Это уже серьезно, мне показалось, и я боялся чтобы меня не заметили.
— И мы ссоримся знаешь почему? — спросил он.
— Почему?
— Потому что я не поддаюсь.
Она воздействует на мужчину. А переделка мира — это уже последствия.
Она встала с песка и через голову скинула платье.
— Не поддаюсь?.. — спросила она. — А ты-то кто? Бог?
— Я?
— Да.
— А что такое — я? — спросил он. Она стояла под солнышком во весь рост в напрягшемся под ее телом купальнике. Ей было лет семнадцать. Через год она родит мне внука. Витька глядел не нее, не мигая бутылочными глазами…
— Бог — это свобода, — сказал он. — У бога не может быть жены. Это смешно… Над Юпитером стали смеяться из за его супруги… Что это за бог, который шалит по секрету?
— Да уж, — сказала она. — А не шалить он не может?
— Не знаю. — сказал Витька, — Я попытаюсь.
— С какой-нибудь другой дурой. — сказала она.
И, наклонившись вперед, вошла в пруд, тяжело расталкивая воду коленями. Потом нырнула и вынырнула без брызг.
— Я пошутил! — крикнул Витька.
— Да мне-то что?.. Не шути, — крикнула она, исчезая в расплавленной полднем воде.
До вечера Витька лежал и смотрел в небо, и я лежал и смотрел в небо. И мы поврозь смотрели на облака, в которых видели, что хотели.

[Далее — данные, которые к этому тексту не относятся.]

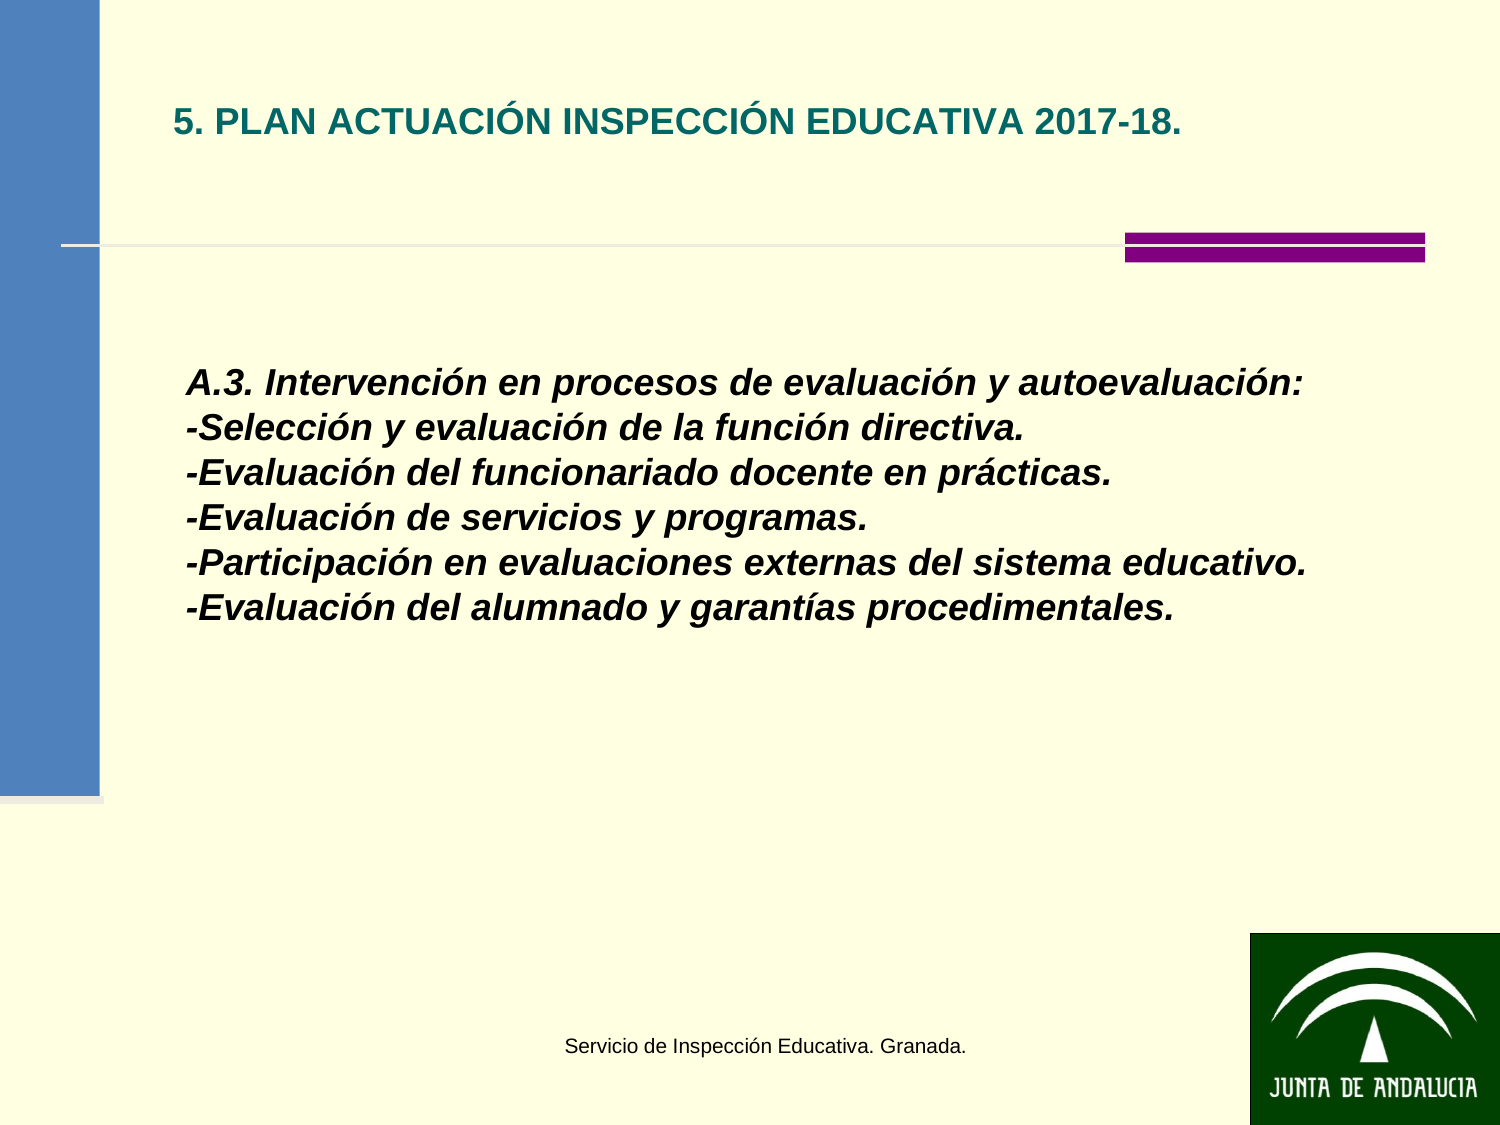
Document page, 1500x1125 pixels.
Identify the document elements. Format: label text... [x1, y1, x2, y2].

text_box 5. PLAN ACTUACIÓN INSPECCIÓN EDUCATIVA 2017-18. [150, 45, 1426, 234]
text_box A.3. Intervención en procesos de evaluación y autoevaluación: -Selección y evaluación de la función directiva. -Evaluación del funcionariado docente en prácticas. -Evaluación de servicios y programas. -Participación en evaluaciones externas del sistema educativo. -Evaluación del alumnado y garantías procedimentales. [171, 350, 1400, 636]
picture [1250, 933, 1500, 1125]
text_box Servicio de Inspección Educativa. Granada. [549, 1025, 1038, 1101]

Потом он встал и в темноте пошел от лесного пруда по шоссе Энтузиастов в Москву, и я за ним — метрах в пятидесяти и по другой стороне.
Городская ночь у приемного сыночка моего.

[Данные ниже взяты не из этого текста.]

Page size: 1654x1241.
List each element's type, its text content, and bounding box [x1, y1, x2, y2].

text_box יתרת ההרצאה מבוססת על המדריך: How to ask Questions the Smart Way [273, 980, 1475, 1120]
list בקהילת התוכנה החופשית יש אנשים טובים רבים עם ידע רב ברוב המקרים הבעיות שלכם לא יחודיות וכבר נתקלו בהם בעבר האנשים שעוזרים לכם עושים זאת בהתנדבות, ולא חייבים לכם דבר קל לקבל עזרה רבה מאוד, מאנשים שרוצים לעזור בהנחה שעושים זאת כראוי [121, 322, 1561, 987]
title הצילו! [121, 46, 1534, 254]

А под мостом кипели тощие электрички, но их не было видно и даже было не слышно из-за гула в ушах.
Первый час ночи, наступило уже первое сентября. Дети, в школу собирайтесь, петушок пропел давно. Через несколько часов этого проклятого сентября в Европе началась вторая мировая война.
Тысяча девятьсот тридцать девятый год.
— …Ты спи, — говорит сосед по койке, — сон оказывает чудодейственное влияние.
— Это верно, — отвечаю.
…Тут финская кампания закончилась.
Вернулся сын мой Серега, ледяным ветром помороженный, снайпером-кукушкой простреленный, миной контуженный, и начал пить.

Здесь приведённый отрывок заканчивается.